### Extracted information
········
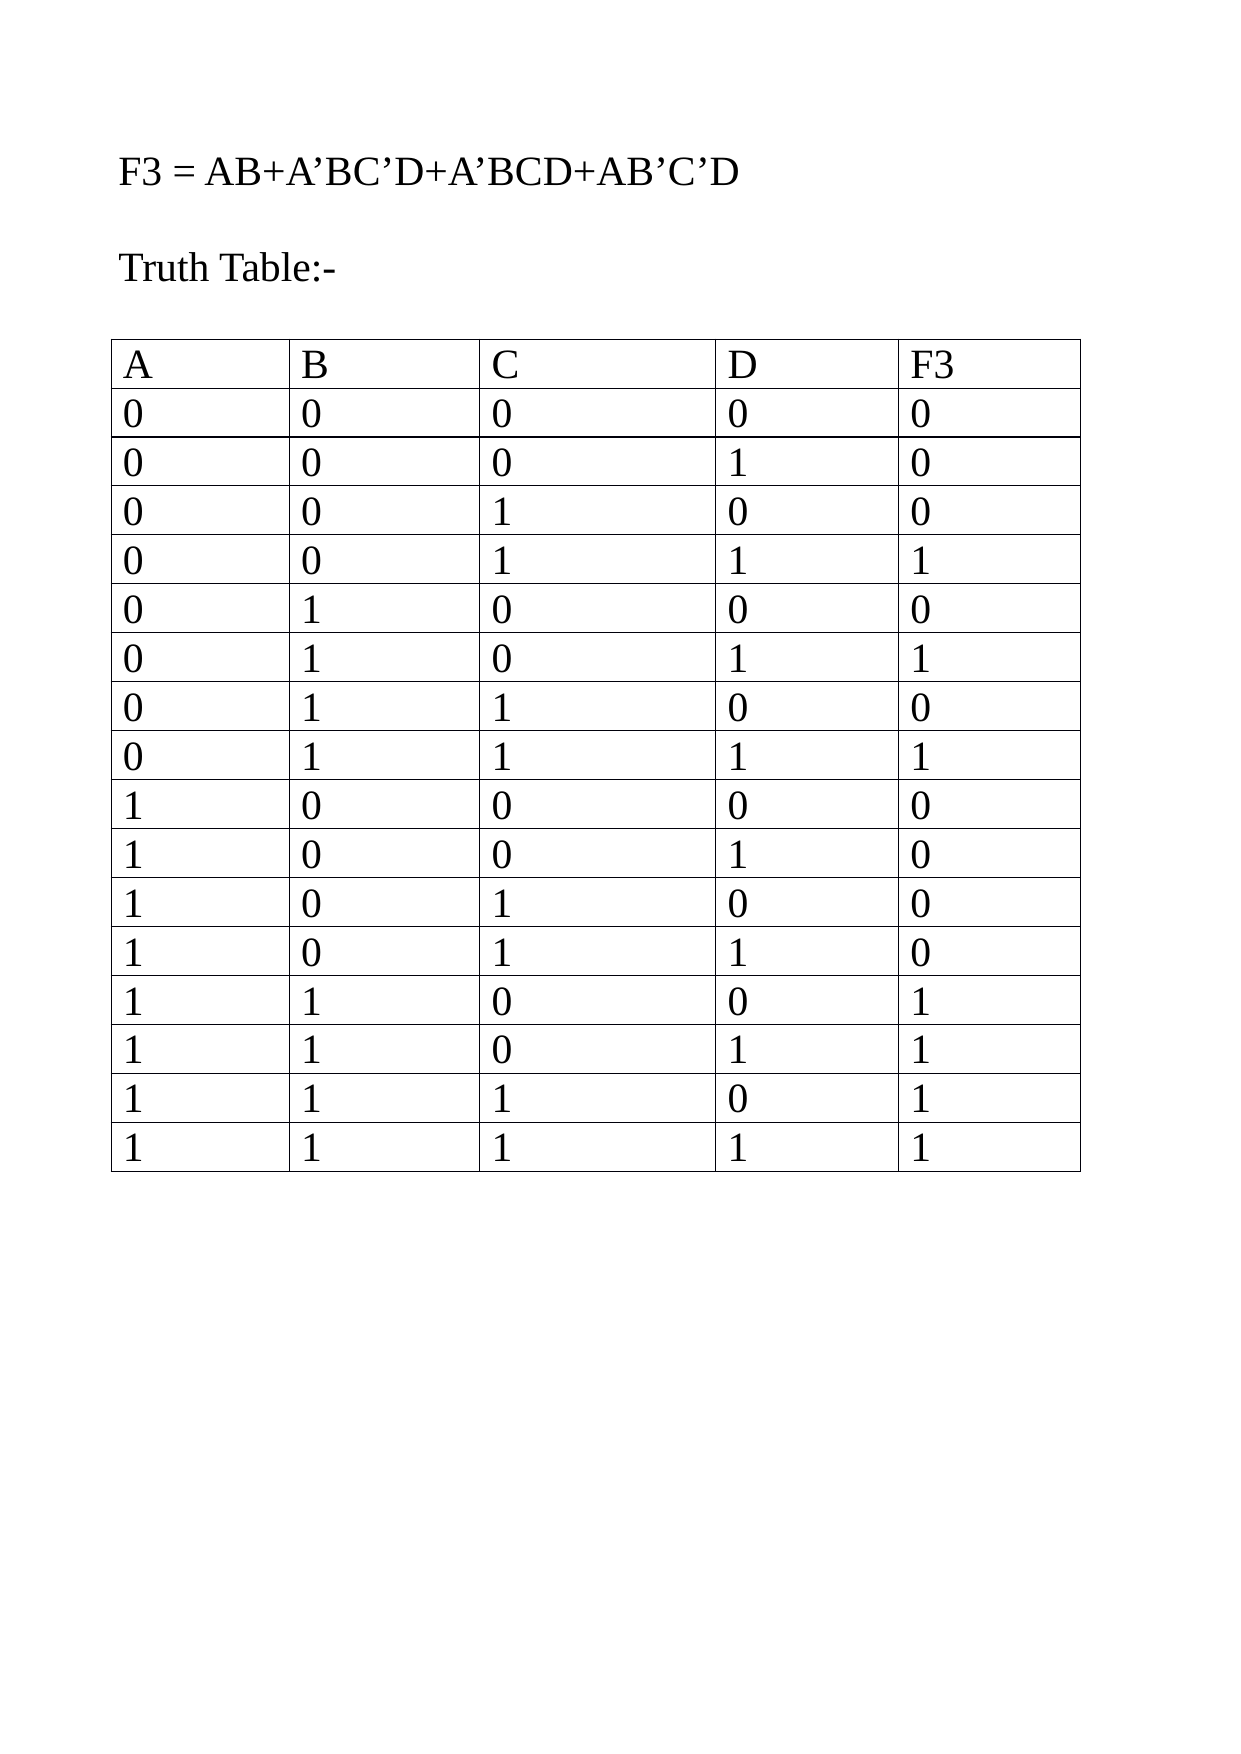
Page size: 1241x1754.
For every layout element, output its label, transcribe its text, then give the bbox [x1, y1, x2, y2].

table_cell 0 [716, 780, 898, 828]
table_cell 1 [290, 1025, 479, 1073]
table_cell 0 [899, 584, 1080, 632]
text F3 = AB+A’BC’D+A’BCD+AB’C’D [118, 147, 1122, 195]
table_cell 0 [112, 682, 289, 730]
table_cell 1 [112, 927, 289, 975]
table_cell 1 [480, 927, 715, 975]
table_cell 0 [290, 780, 479, 828]
table_cell 0 [716, 976, 898, 1024]
table_cell 1 [899, 633, 1080, 681]
table_cell 1 [899, 976, 1080, 1024]
table_cell 0 [290, 438, 479, 485]
table_cell 0 [899, 438, 1080, 485]
table_cell 0 [290, 535, 479, 583]
table_cell 1 [112, 1123, 289, 1171]
table_cell 0 [112, 438, 289, 485]
table_cell 1 [480, 486, 715, 534]
table_cell 1 [480, 1123, 715, 1171]
table_cell 1 [716, 829, 898, 877]
table_cell 1 [112, 780, 289, 828]
table_cell 0 [112, 633, 289, 681]
table_header B [290, 340, 479, 387]
table_cell 0 [899, 682, 1080, 730]
table_header F3 [899, 340, 1080, 387]
table_cell 1 [112, 976, 289, 1024]
table_cell 0 [480, 584, 715, 632]
table_cell 1 [290, 633, 479, 681]
table_cell 0 [480, 976, 715, 1024]
table_cell 1 [290, 584, 479, 632]
table_cell 1 [899, 535, 1080, 583]
table_cell 0 [290, 927, 479, 975]
table_cell 0 [899, 389, 1080, 436]
table_cell 0 [899, 878, 1080, 926]
table_cell 0 [480, 780, 715, 828]
table_cell 1 [112, 878, 289, 926]
text Truth Table:- [118, 243, 1122, 291]
table_cell 0 [112, 731, 289, 779]
table_cell 1 [290, 1123, 479, 1171]
table_cell 0 [480, 829, 715, 877]
table_cell 1 [480, 682, 715, 730]
table_cell 0 [480, 1025, 715, 1073]
table_cell 1 [290, 1074, 479, 1122]
table_cell 0 [716, 389, 898, 436]
table_cell 0 [899, 927, 1080, 975]
table_cell 0 [112, 486, 289, 534]
table_cell 1 [290, 682, 479, 730]
table_cell 0 [112, 535, 289, 583]
table_cell 1 [716, 535, 898, 583]
table_cell 1 [716, 731, 898, 779]
table_cell 1 [899, 1074, 1080, 1122]
table_cell 1 [290, 731, 479, 779]
table_cell 1 [716, 633, 898, 681]
table_cell 1 [716, 927, 898, 975]
table_cell 1 [716, 438, 898, 485]
table_cell 0 [716, 878, 898, 926]
table_cell 0 [480, 389, 715, 436]
table_cell 0 [899, 486, 1080, 534]
table_cell 0 [480, 438, 715, 485]
table_cell 0 [290, 486, 479, 534]
table_cell 0 [716, 584, 898, 632]
table_cell 0 [290, 878, 479, 926]
table_header D [716, 340, 898, 387]
table_header A [112, 340, 289, 387]
table_cell 0 [290, 829, 479, 877]
table_cell 1 [480, 1074, 715, 1122]
table_cell 0 [112, 389, 289, 436]
table_cell 1 [899, 1025, 1080, 1073]
table_cell 0 [899, 829, 1080, 877]
table_cell 0 [290, 389, 479, 436]
table_cell 1 [480, 878, 715, 926]
table_cell 0 [716, 682, 898, 730]
table_cell 1 [480, 731, 715, 779]
table_cell 1 [112, 1025, 289, 1073]
table_cell 1 [899, 1123, 1080, 1171]
table_cell 1 [112, 829, 289, 877]
table_cell 0 [112, 584, 289, 632]
table_cell 0 [480, 633, 715, 681]
table_cell 1 [716, 1025, 898, 1073]
table_cell 1 [480, 535, 715, 583]
table_cell 0 [899, 780, 1080, 828]
table_cell 1 [112, 1074, 289, 1122]
table_cell 0 [716, 1074, 898, 1122]
table_cell 1 [290, 976, 479, 1024]
table_header C [480, 340, 715, 387]
table_cell 0 [716, 486, 898, 534]
table_cell 1 [716, 1123, 898, 1171]
table_cell 1 [899, 731, 1080, 779]
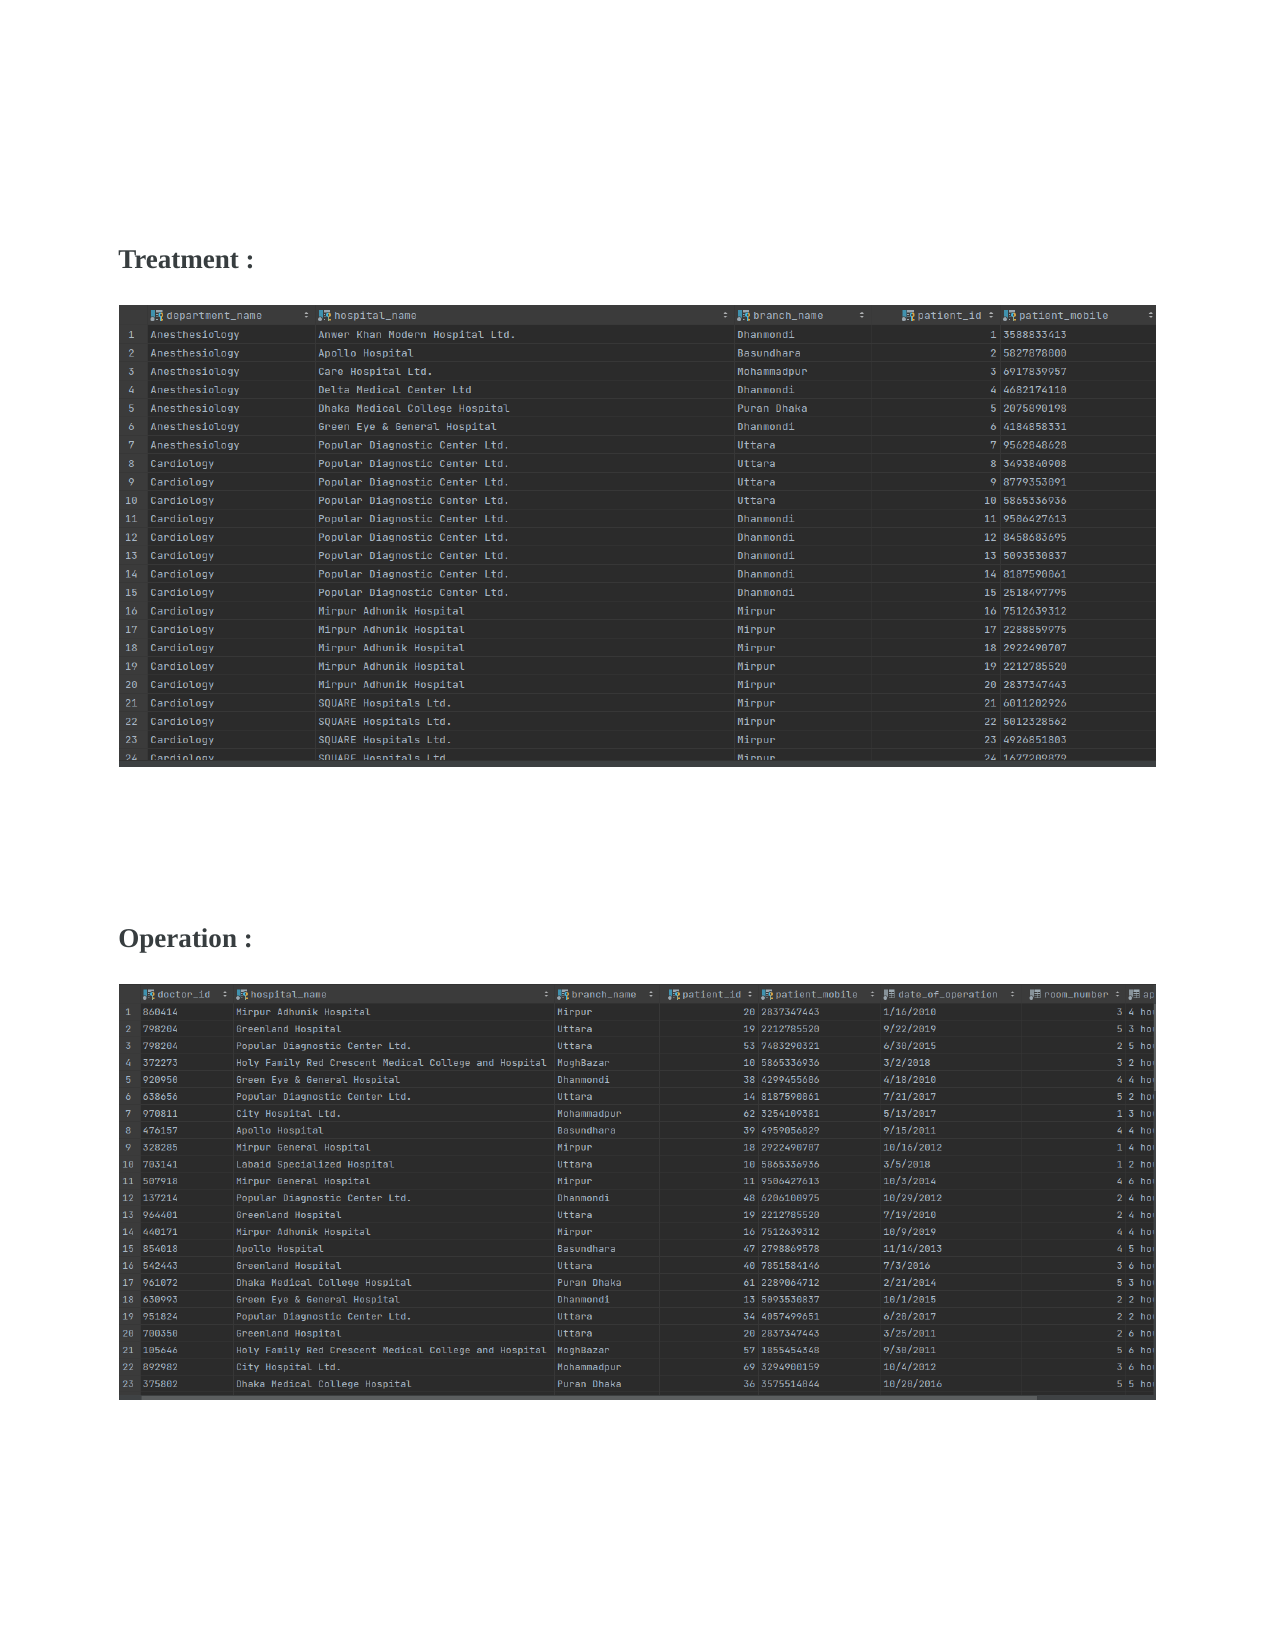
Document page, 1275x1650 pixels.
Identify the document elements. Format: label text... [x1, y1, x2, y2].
········
### Task to complete
Copy the listing above line for line with no changes, omitting the pictures.

### Result
Page size: 1241x1754.
For every layout element, output its label, transcribe its text, then give the bbox [x1, y1, x2, y2].

table_cell 0 [716, 780, 898, 828]
table_cell 1 [290, 1025, 479, 1073]
table_cell 0 [899, 584, 1080, 632]
text F3 = AB+A’BC’D+A’BCD+AB’C’D [118, 147, 1122, 195]
table_cell 0 [112, 682, 289, 730]
table_cell 1 [112, 927, 289, 975]
table_cell 1 [480, 927, 715, 975]
table_cell 0 [290, 780, 479, 828]
table_cell 0 [716, 976, 898, 1024]
table_cell 1 [899, 633, 1080, 681]
table_cell 1 [899, 976, 1080, 1024]
table_cell 0 [290, 438, 479, 485]
table_cell 0 [899, 438, 1080, 485]
table_cell 0 [290, 535, 479, 583]
table_cell 1 [112, 1123, 289, 1171]
table_cell 0 [112, 438, 289, 485]
table_cell 1 [480, 486, 715, 534]
table_cell 1 [480, 1123, 715, 1171]
table_cell 1 [716, 829, 898, 877]
table_cell 1 [112, 780, 289, 828]
table_cell 0 [112, 633, 289, 681]
table_header B [290, 340, 479, 387]
table_cell 0 [899, 682, 1080, 730]
table_header F3 [899, 340, 1080, 387]
table_cell 1 [112, 976, 289, 1024]
table_cell 0 [480, 584, 715, 632]
table_cell 1 [290, 633, 479, 681]
table_cell 0 [480, 976, 715, 1024]
table_cell 1 [290, 584, 479, 632]
table_cell 1 [899, 535, 1080, 583]
table_cell 0 [290, 927, 479, 975]
table_cell 0 [899, 389, 1080, 436]
table_cell 0 [899, 878, 1080, 926]
table_cell 0 [480, 780, 715, 828]
table_cell 1 [112, 878, 289, 926]
text Truth Table:- [118, 243, 1122, 291]
table_cell 0 [112, 731, 289, 779]
table_cell 1 [290, 1123, 479, 1171]
table_cell 0 [480, 829, 715, 877]
table_cell 1 [480, 682, 715, 730]
table_cell 0 [480, 1025, 715, 1073]
table_cell 1 [290, 1074, 479, 1122]
table_cell 0 [716, 389, 898, 436]
table_cell 0 [899, 927, 1080, 975]
table_cell 0 [112, 486, 289, 534]
table_cell 1 [290, 682, 479, 730]
table_cell 0 [112, 535, 289, 583]
table_cell 1 [716, 535, 898, 583]
table_cell 1 [716, 731, 898, 779]
table_cell 1 [899, 1074, 1080, 1122]
table_cell 1 [290, 731, 479, 779]
table_cell 1 [716, 633, 898, 681]
table_cell 1 [716, 927, 898, 975]
table_cell 1 [716, 438, 898, 485]
table_cell 0 [716, 878, 898, 926]
table_cell 0 [480, 389, 715, 436]
table_cell 0 [899, 486, 1080, 534]
table_cell 0 [480, 438, 715, 485]
table_cell 0 [290, 486, 479, 534]
table_cell 0 [716, 584, 898, 632]
table_cell 0 [290, 878, 479, 926]
table_header D [716, 340, 898, 387]
table_header A [112, 340, 289, 387]
table_cell 0 [290, 829, 479, 877]
table_cell 1 [480, 1074, 715, 1122]
table_cell 0 [112, 389, 289, 436]
table_cell 1 [899, 1025, 1080, 1073]
table_cell 0 [899, 829, 1080, 877]
table_cell 0 [290, 389, 479, 436]
table_cell 1 [480, 878, 715, 926]
table_cell 0 [716, 682, 898, 730]
table_cell 1 [480, 731, 715, 779]
table_cell 1 [112, 1025, 289, 1073]
table_cell 1 [899, 1123, 1080, 1171]
table_cell 1 [112, 829, 289, 877]
table_cell 0 [112, 584, 289, 632]
table_cell 0 [480, 633, 715, 681]
table_cell 1 [716, 1025, 898, 1073]
table_cell 1 [480, 535, 715, 583]
table_cell 0 [899, 780, 1080, 828]
table_cell 1 [112, 1074, 289, 1122]
table_cell 0 [716, 1074, 898, 1122]
table_cell 1 [290, 976, 479, 1024]
table_header C [480, 340, 715, 387]
table_cell 0 [716, 486, 898, 534]
table_cell 1 [716, 1123, 898, 1171]
table_cell 1 [899, 731, 1080, 779]
Document page, 1275x1650 pixels.
Identify the document elements. Format: label text... [x1, y1, x2, y2].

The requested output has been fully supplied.